„Strebe nach Ruhe, aber durch Gleichgewicht, nicht durch den Stillstand deiner Taten.“ Friedrich Schiller
Der Satz von Friedrich Schiller stellt ein wichtiges Tai Chi-Prinzip anschaulich dar. Ruhe wird im Tai Chi durch Bewegung entwickelt. Das scheint zunächst verwirrend, da Ruhe und Bewegung von vielen Menschen (richtigerweise) als Gegensätze wahrgenommen werden.
Stillhalten
Wer unruhig ist könnte versuchen, Ruhe durch Stillhalten zu erzwingen. Doch wir alle wissen aus eigener Erfahrung, dass Ruhe durch Stillhalten nicht funktioniert. Stillhalten, um den natürlichen Bewegungsdrang zu unterdrücken, ist eine Qual. Erinnere Dich z. B. an das Stillsitzen in Deiner Schulzeit. Oder stell Dir vor, Du stehst gerade unter akutem Stress. Wenn Du jetzt starr wirst, um die Unruhe zu unterdrücken, dann erlebst Du sehr schnell, dass die Unruhe größer wird und Dich übermannt. Stillhalten vergrößert Deine Unruhe nur noch mehr, da die Bewegungslosigkeit der Unruhe zusätzlichen Raum gibt, sich zu entfalten. Und Du schaust – starr wie ein Reh – ins Scheinwerferlicht Deines Stresses. Der direkte Weg vom Stress zur Ruhe funktioniert also nicht.
Dennoch ist Ruhe natürlich ein für viele erstrebenswerter Zustand. Denn die Unruhe erzeugt Stress und das Gefühl, sich selbst und die Kontrolle zu verlieren. Doch wie erreichen wir wahre Ruhe?
Harmonie
Schiller zieht dem Stillhalten einen anderen Weg vor: Gleichgewicht. Gleichgewicht ist ein Begriff, der uns im Tai Chi ebenfalls regelmäßig begegnet. Als Ausgleich z. B. von Yin und Yang oder auch als Idee von Harmonie.
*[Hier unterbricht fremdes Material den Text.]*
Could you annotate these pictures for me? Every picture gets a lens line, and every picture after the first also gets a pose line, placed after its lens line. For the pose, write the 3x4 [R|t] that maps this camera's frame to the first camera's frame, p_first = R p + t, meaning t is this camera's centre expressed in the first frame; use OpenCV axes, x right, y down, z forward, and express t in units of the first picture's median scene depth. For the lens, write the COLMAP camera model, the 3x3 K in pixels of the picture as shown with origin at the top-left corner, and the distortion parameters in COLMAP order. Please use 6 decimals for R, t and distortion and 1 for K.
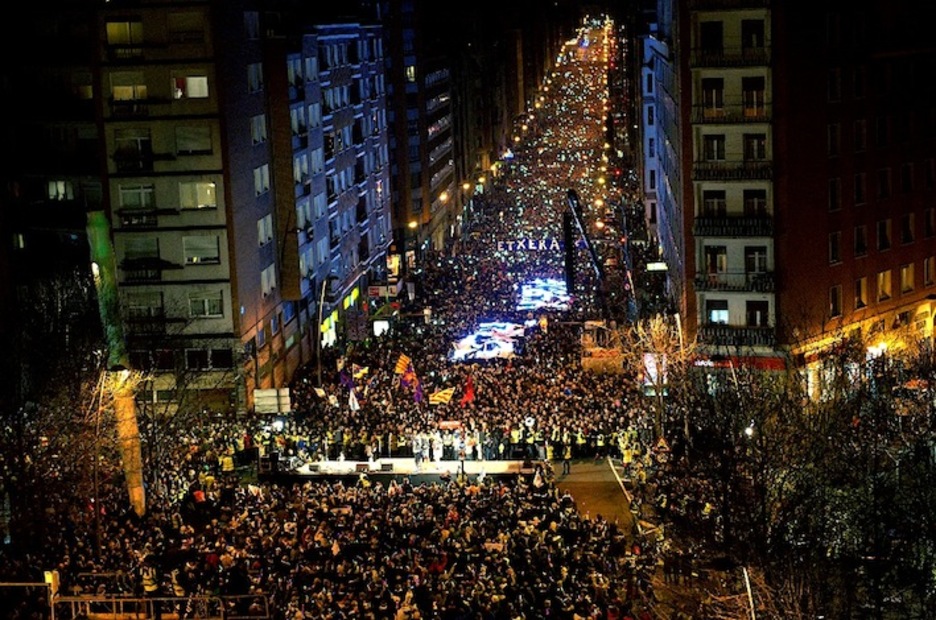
lens RADIAL K [[1828.7, 0, 468.8], [0, 1828.7, 342.2], [0, 0, 1]] dist [0.037357, 0.361667]
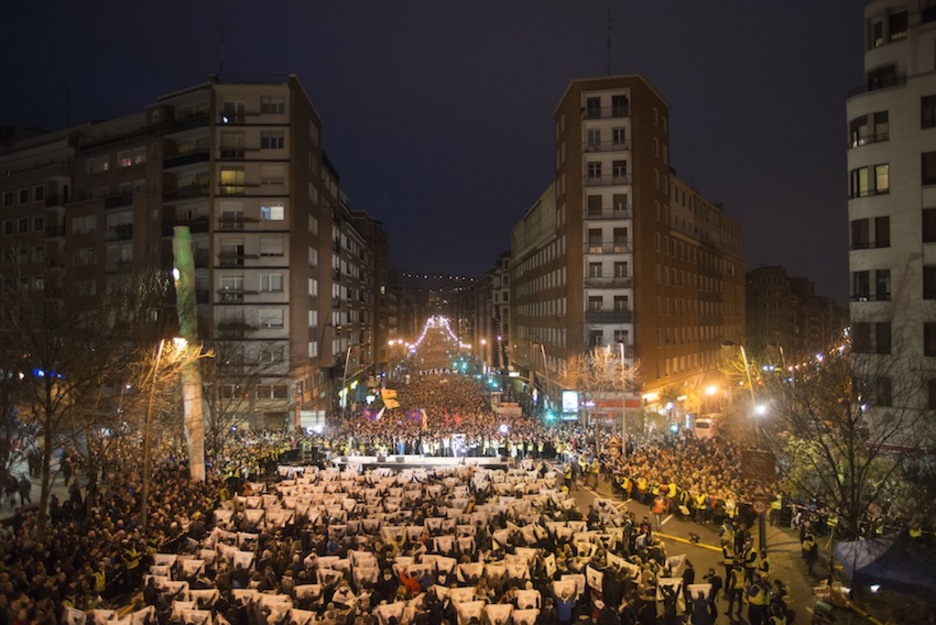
lens RADIAL K [[661.3, 0, 468.0], [0, 661.3, 312.5], [0, 0, 1]] dist [-0.072326, -0.000164]
pose [[0.991155, 0.040593, 0.126349, -0.053603], [-0.015162, 0.980474, -0.196062, 0.049615], [-0.131840, 0.192412, 0.972417, 0.447753]]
Der Ausgleich von Yin und Yang erzeugt Harmonie. Ein Zustand, der sich zwischen zwei Extremen befindet. Z. B. bist Du dann weder rastlos hetzend noch in Stille veharrend, weder im Außen verloren noch sich von der Außenwelt autistisch abgegrenzt. Innere und äußere Harmonie bedeutet im Tai Chi, dass die Energie um uns herum mit der Energie im Körper in Einklang gebracht wird. Das Mittel dazu ist die Bewegung und das Instrument unser Körper.
Ein Beispiel
In einem Kurs, den ich für die Mitarbeiter einer Klinik gegeben habe, war die Kurszeit genau zwischen zwei Schichten gelegt. So konnten Teilnehmer/innen von der Station am Ende ihrer Schicht und Teilnehmer/innen von Zuhause zu Beginn ihrer Schicht teilnehmen. Wir haben festgestellt, dass die Teilnehmer/innen, die von der Station gekommen sind, die Bewegungen zunächst schneller durchgeführt haben, als diejenigen, die von Zuhause gekommen waren. Durch das Training konnten die „unruhigeren“ Teilnehmer/innen ihr Tempo reduzieren und so durch Bewegungen zu mehr Ruhe finden. Das Erzeugen innerer Ruhe erfolgt also durch ein aktives Handeln hin zum Gleichgewicht und nicht durch „Nichtstun“ oder Weglassen.